**Seçilen bölüm**
***
Yasemin Demirel[1]
Şarkıların, şiirlerin, sevdaların ve kavuşmaların olduğu gibi çocukluğumuzun da başkentidir sokak çeşmeleri. Susuzların, aşıkların ve ayak üstü de olsa samimi muhabbetlerin mekanıdır. Cami, bakkal ve parkın olduğu bir yerde sokak çeşmesi görmek oldukça mümkündür. Bu çeşmeler, daha çok mahalle arasında görülen ve kimi zaman üç dört mahalleyi birbirine bağlayan merkezi bir konumdadır. Mahallelinin su ihtiyacını karşılamasının yanı sıra yol kenarında olup susuzluğu gidermek isteyenler ya da mezarlıklar için yapılan hayrat çeşmeleri de vardır.
Bizim sokağımızın çeşmesi üç yüz dört yüz metre alan içerisine yerleştirilmiş, kenarlarında banklar bulunan, normale oranla büyük bir çeşmeydi. Caddenin karşısında bir cami, çaprazında bir bakkal ve yanında büyük bir park vardı. Bizim çeşmemiz diğer çeşmelerden oldukça farklıydı. Etrafı iki katlı evlerle dolu olup akşam güneşinin kızıllığını, sabah güneşinin ilk ışıklarını gören bir çeşmeydi. Yaz kış klor kokusu olup doldurulan, bidonlarda ve hafızalarda beyazımsı bir renk bırakan tatlı bir suyu vardı. Kışları buz gibi olan, kimi soğuk karlı gecelerde donan hatta çoğu geceler donmasın diye mahalle sakinlerinin tabiri ile çeşme ip şeklinde açık bırakılırdı. Yazları ise güneşin kavurucu sıcaklığı altında ılık olan tatlımsı bir suyu vardı.
***
**Gösterilen bilgiler**
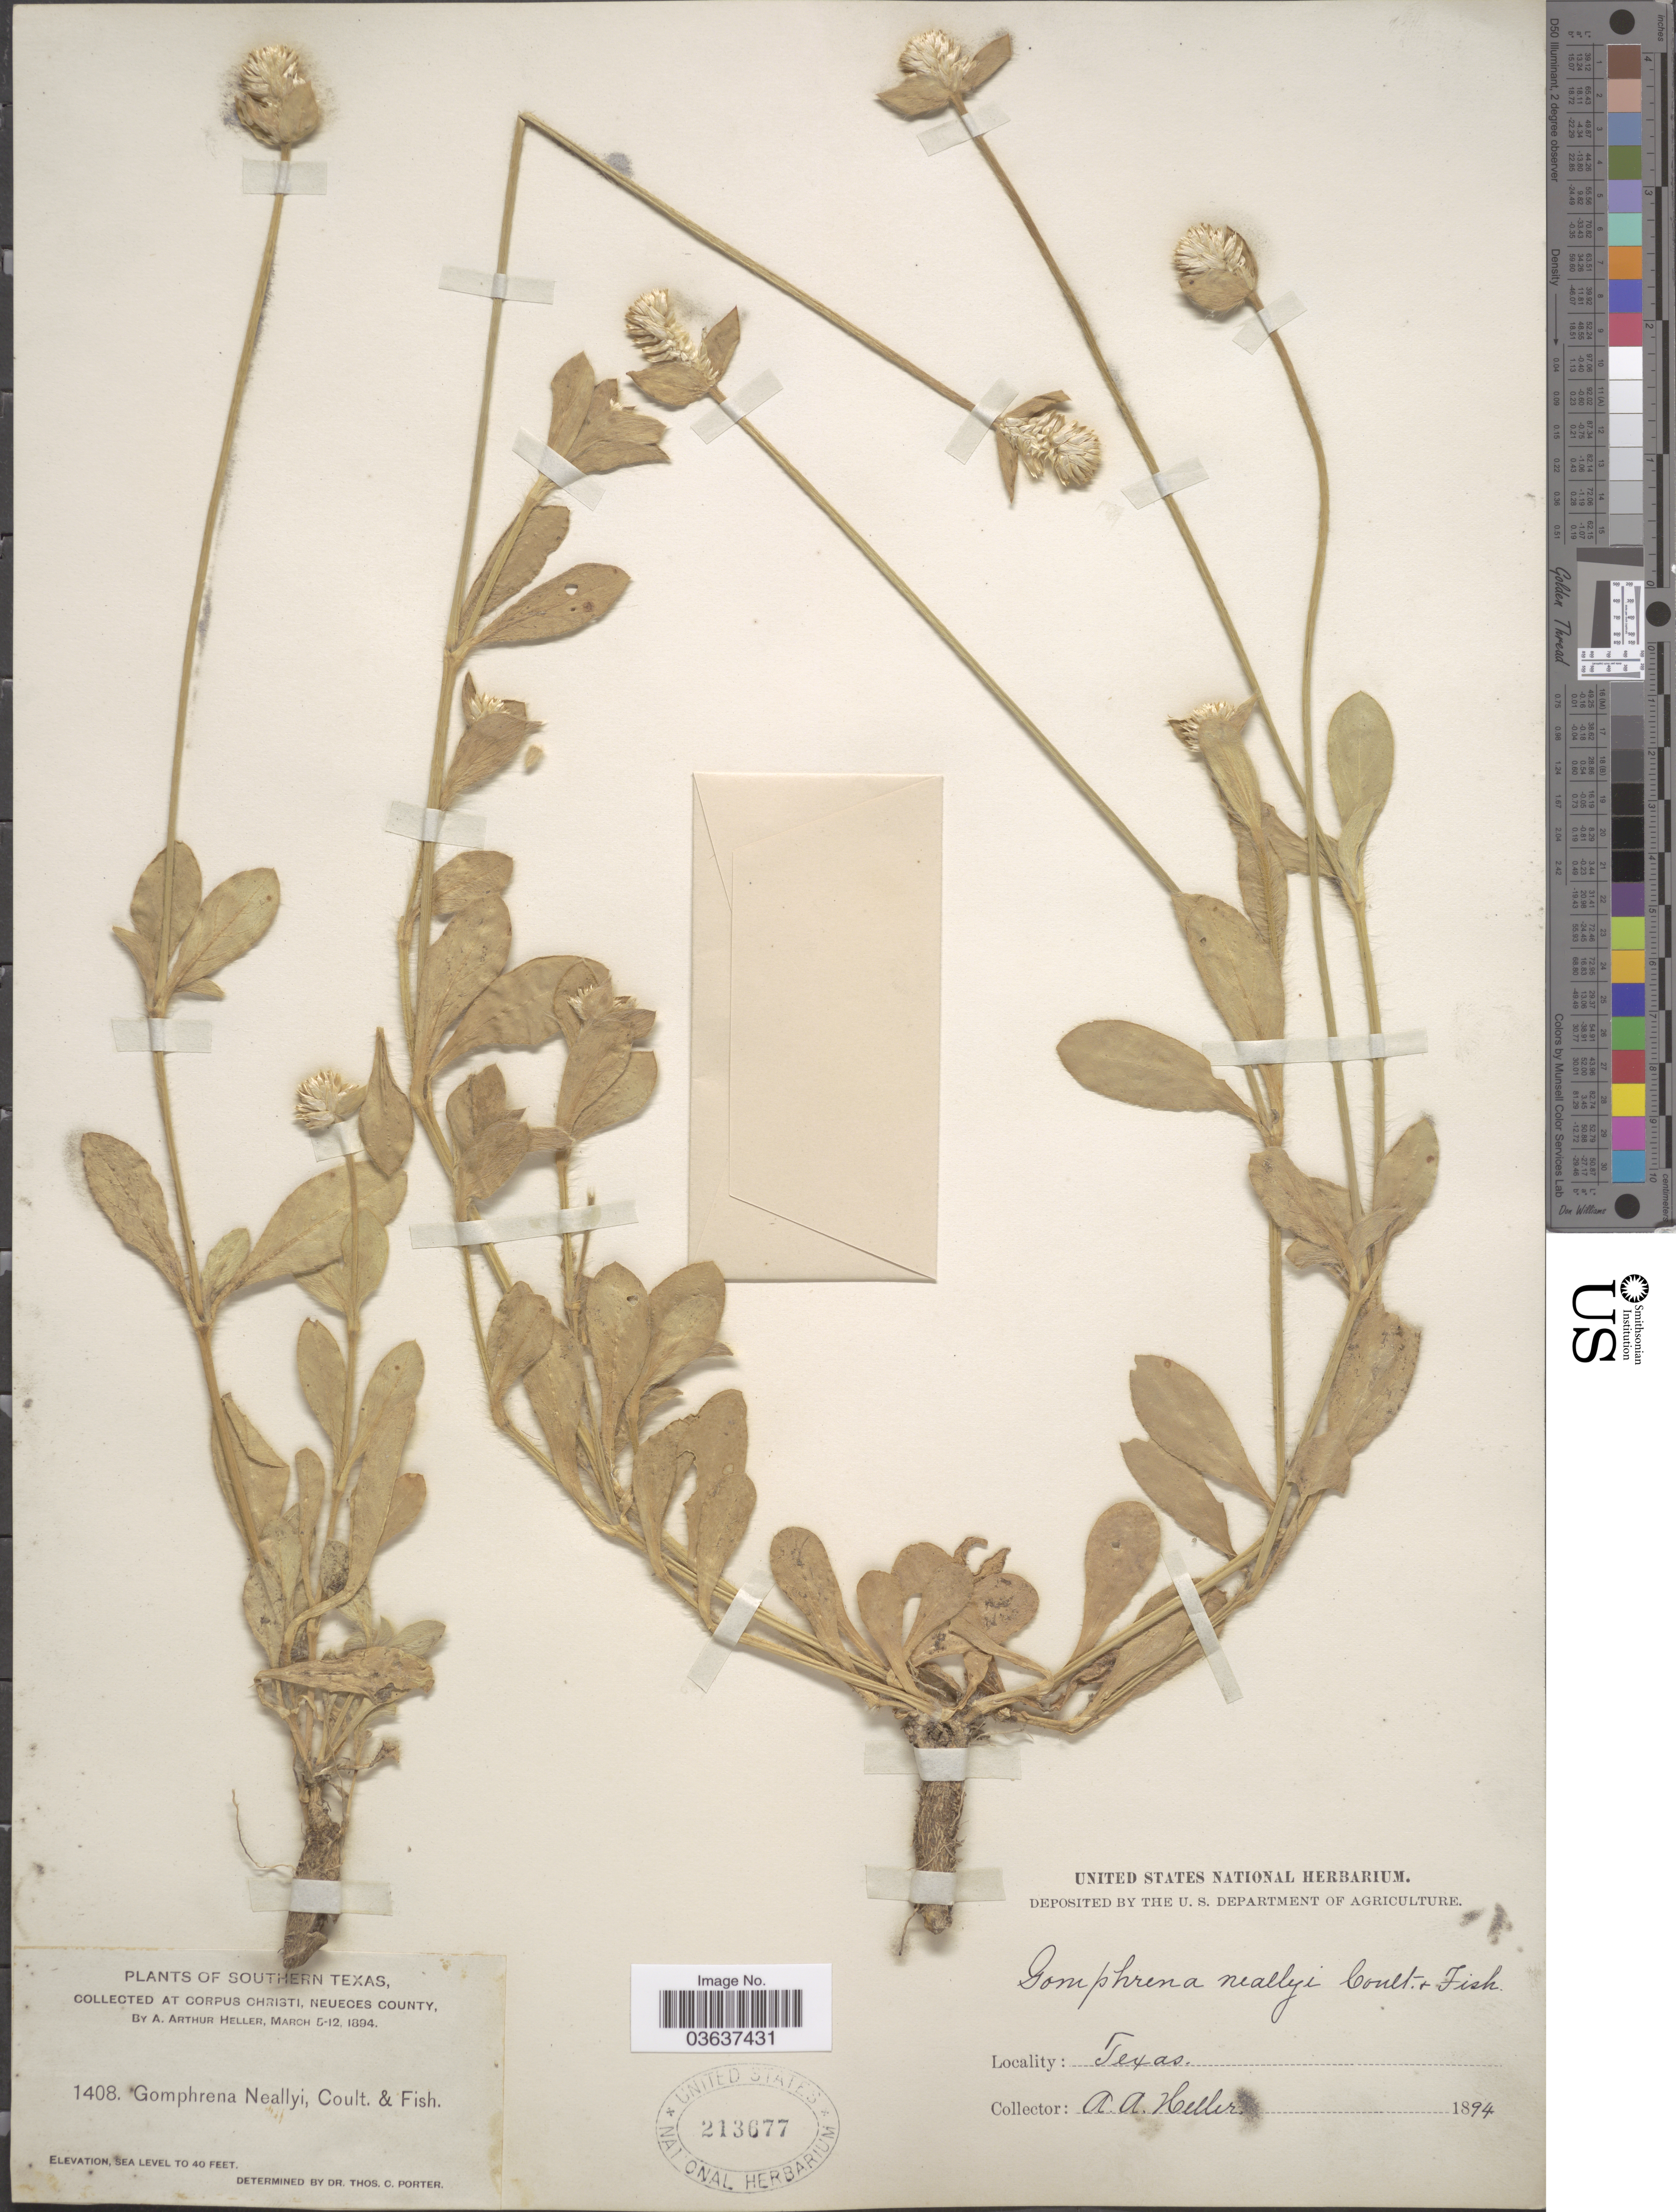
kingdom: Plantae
***
**Görev**
Sokak çeşmeleri üzerine yazılmış metne göre lütfen şu soruları cevaplayın:
1. Cami, bakkal ve parkın olduğu bir yerde ne görmek oldukça mümkündür?
2. Anlatılan sokaktaki çeşmenin caddenin karşısında ne vardı?
3. Kış gecelerinde çeşme donmasın diye nasıl bırakılırdı?

**Nihai cevap**
1. Sokak çeşmesi.
2. Bir cami.
3. Mahalle sakinlerinin tabiriyle ip şeklinde açık bırakılırdı.